“The aim is to reduce paper consumption by targeting a sector as large as education.”
LittleMore Innovation Labs is a Singapore-based start-up (it has India operations and development centre in Chennai) that helps universities deliver paperless exams. It has a purpose-built device for writing (called the DigiTaal) supported by a secure ecosystem called the PEXA. “We have conducted over 1.5 million paperless exams with zero loss of data and, in the process, helped save 20 million sheets of paper,” says Srikanth Ganesan, founder, LittleMore Innovation Labs. “The aim is to reduce paper consumption by targeting a sector as large as education.” In an interview with FE’s Vikram Chaudhary, he shares the benefits of exams going digital. Excerpts:
India’s voting process has gone almost entirely electronic. The academic examination process, however, hasn’t. What are the reasons for half-hearted adoption of digital exams by schools, colleges, universities and even the government?
The adoption of new technology takes time. But there are frontrunners who take the lead—a few private institutions, and a government university, are the frontrunners in adopting paperless exams. Voting process went electronic as the government took the initiative to make it mandatory. Similarly, if concerned authorities support a no-paper exam policy, digital exams too will be adopted on scale.
There are concerns about electronic voting machines’ security, which, to an extent, can be verified using technology such as the voter-verified paper audit trail (VVPAT) system. Are there similar concerns in paperless testing?
Our solution has a fool-proof audit trail where every pen stroke of a student is recorded and captured. The entire chain of semester exam (descriptive questions and answers) from question paper setting to the evaluation process is recorded.
Is there data to show how much paper, and associated environmental costs due to logistics, can be saved if an exam goes paperless? Is there also data to show how much e-waste would be generated if a particular exam goes paperless?
Let’s consider the environment. India’s forest cover has declined by 29,000 sq-km over 30 years, as per a report by e-Green Watch, an initiative under the ministry of environment, forest and climate change. The World Bank noted that from 1960 to 2014, the emission of carbon dioxide in India grew from 0.3 to 1.7 metric tonnes per capita. Forest land is being converted into industrial spaces to manufacture commodities like paper, palm oil, fabrics and wood. In fact, the per capita paper consumption in India is over 13 kg a year. A digital exam process is eco-friendly (saves trees), cost-effective, saves time (an exam process cycle can be reduced by up to 75%), and eliminates logistics hurdles.
What is the meaning of “end-to-end paperless exams”?
It means that the entire exam process for descriptive questions, which are used in semester exams—from the paper being set, to evaluation and completion—does not involve use of any kind of paper.
What is the role of the PEXA in DigiTaal?

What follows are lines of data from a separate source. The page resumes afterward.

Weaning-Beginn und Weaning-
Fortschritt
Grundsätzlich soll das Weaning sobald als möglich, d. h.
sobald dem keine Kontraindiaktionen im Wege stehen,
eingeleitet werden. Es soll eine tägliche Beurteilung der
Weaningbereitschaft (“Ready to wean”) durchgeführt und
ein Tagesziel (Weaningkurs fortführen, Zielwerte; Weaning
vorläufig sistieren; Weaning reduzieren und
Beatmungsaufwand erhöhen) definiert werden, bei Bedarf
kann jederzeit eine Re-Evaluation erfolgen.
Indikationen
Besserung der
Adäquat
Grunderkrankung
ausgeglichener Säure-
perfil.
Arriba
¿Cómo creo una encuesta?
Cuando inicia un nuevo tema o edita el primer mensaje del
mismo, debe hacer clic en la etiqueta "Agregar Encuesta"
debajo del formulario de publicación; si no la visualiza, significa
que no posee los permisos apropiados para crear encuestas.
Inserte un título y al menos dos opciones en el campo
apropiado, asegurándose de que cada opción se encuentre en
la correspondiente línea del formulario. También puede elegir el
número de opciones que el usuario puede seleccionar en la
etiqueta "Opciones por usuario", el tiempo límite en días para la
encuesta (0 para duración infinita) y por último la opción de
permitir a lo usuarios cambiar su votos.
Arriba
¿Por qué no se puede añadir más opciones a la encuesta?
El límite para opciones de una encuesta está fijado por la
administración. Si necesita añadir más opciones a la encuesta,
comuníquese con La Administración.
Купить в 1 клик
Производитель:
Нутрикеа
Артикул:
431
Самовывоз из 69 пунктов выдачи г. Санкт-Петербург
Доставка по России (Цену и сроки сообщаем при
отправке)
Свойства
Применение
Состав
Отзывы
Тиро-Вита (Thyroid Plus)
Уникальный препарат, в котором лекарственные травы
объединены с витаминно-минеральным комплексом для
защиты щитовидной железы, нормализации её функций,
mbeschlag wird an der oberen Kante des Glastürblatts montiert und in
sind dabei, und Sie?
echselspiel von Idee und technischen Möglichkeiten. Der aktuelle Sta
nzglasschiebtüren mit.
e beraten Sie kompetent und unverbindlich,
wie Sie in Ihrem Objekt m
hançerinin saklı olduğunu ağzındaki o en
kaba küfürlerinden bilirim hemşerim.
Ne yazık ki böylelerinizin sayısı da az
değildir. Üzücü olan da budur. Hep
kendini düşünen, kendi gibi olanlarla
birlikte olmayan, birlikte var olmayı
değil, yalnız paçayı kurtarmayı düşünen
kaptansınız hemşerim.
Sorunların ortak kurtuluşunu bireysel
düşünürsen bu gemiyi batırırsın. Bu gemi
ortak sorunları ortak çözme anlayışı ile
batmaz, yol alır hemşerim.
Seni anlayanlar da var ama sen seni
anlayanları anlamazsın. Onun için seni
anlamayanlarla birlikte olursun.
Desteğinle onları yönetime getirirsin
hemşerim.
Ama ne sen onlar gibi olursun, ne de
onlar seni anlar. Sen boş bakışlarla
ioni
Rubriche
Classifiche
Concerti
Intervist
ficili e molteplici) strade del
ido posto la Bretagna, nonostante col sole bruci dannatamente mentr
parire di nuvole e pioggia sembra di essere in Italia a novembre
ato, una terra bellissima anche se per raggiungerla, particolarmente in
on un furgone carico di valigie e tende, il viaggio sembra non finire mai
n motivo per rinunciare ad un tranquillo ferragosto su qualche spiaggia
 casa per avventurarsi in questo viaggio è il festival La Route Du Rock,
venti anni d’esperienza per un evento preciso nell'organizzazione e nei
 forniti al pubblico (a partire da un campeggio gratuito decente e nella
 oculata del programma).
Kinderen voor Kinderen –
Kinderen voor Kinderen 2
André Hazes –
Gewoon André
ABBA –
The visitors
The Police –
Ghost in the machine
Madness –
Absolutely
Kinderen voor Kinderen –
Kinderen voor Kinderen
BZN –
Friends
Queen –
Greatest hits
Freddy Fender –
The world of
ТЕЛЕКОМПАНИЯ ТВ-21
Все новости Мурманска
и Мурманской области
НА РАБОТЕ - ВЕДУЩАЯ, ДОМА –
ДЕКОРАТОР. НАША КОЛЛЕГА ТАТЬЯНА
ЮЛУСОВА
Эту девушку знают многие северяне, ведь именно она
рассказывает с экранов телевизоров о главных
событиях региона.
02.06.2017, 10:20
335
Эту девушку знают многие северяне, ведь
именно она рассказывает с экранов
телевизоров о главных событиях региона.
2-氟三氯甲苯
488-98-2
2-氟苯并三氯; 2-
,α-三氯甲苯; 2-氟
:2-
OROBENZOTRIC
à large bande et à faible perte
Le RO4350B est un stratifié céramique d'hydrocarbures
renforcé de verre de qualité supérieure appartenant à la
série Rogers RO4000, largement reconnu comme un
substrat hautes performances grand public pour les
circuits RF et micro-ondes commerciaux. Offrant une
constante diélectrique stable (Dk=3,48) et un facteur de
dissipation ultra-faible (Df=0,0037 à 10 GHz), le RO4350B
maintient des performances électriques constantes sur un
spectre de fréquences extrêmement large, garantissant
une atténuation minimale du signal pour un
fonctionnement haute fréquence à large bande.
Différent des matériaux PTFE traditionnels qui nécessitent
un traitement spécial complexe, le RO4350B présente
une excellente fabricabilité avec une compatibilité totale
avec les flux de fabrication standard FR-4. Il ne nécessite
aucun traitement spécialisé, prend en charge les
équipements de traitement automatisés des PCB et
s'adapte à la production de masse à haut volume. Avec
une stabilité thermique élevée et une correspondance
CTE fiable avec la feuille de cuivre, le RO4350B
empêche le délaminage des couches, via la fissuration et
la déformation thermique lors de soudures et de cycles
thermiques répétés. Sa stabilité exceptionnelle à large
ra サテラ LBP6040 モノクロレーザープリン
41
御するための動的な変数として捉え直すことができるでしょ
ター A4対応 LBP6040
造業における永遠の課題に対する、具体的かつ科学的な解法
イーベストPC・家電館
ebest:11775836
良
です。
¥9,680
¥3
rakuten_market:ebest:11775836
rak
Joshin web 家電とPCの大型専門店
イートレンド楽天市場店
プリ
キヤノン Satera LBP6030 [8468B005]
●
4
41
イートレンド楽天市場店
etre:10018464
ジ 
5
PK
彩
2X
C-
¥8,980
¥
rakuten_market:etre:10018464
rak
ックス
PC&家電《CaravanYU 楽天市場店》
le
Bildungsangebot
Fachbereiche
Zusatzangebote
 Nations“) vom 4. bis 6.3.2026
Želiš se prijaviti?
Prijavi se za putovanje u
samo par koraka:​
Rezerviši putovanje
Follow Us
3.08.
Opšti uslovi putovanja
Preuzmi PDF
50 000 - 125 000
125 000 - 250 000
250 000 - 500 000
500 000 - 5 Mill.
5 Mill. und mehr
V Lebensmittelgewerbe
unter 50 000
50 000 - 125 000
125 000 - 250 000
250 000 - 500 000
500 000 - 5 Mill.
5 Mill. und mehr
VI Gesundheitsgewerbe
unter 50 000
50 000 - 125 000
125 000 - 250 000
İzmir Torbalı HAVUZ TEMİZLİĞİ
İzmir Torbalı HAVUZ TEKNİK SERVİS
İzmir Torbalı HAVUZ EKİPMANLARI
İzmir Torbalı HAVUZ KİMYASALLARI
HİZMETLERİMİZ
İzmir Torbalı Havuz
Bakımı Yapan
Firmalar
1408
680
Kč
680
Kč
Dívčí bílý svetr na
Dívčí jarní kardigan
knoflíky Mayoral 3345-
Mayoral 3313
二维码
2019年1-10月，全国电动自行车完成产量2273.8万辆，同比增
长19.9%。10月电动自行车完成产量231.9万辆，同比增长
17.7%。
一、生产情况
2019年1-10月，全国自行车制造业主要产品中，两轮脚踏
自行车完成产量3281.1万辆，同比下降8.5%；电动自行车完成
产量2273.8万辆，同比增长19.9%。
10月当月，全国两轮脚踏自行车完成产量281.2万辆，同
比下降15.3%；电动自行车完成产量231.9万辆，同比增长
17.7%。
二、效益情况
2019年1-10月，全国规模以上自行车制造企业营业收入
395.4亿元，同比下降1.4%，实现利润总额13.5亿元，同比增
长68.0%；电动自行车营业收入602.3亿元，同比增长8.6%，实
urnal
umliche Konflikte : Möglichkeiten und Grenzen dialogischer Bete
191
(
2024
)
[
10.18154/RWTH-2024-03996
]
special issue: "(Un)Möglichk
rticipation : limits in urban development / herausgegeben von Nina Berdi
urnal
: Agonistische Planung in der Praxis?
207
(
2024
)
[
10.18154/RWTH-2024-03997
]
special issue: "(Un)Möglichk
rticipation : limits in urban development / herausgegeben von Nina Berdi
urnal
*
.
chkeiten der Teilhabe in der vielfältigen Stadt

PEXA is our software ecosystem, which controls delivery of exams on DigiTaal. PEXA works on a SaaS model, with services like authoring and evaluation running on the cloud and the rest in the device.
Which all schools, colleges, universities or bodies are using DigiTaal?
Tamil Nadu Agricultural University, Manipal University, IIIT-B, REVA University, VIT Vellore and Amravati, NIMHANS and others are using this solution.
Is DigiTaal able to match the speed, accuracy and convenience of pen and paper?
Yes, the DigiTaal works exactly like pen and paper. Students are allowed to familiarise themselves through basic training. They are also given a mock exam using the device prior to actual exam. Our team is always on ground for further support.
How much does the DigiTaal cost?
Pricing is subject to volumes of students, amongst other parameters, and this varies from customer to customer.
Isn’t it easier for objective-type exams to go paperless as compared to subjective-type question papers?
A good question paper has both multiple-choice questions as well as descriptive-type questions. You can’t have a solution addressing only one type of questions, and hence a great solution would be for both objective as well subjective type exams to go paperless. This is what we offer.
Who provides security for digital exams?
The entire chain is managed by us.
Which all countries have digitised their examination process entirely?
No one has done it till now, but there are universities interested in adopting this process in other parts of the world.
Were you part of the CAT going digital?
No, we were not. CAT exams only have multiple-choice questions, whereas we are addressing both descriptive as well as multiple-choice questions.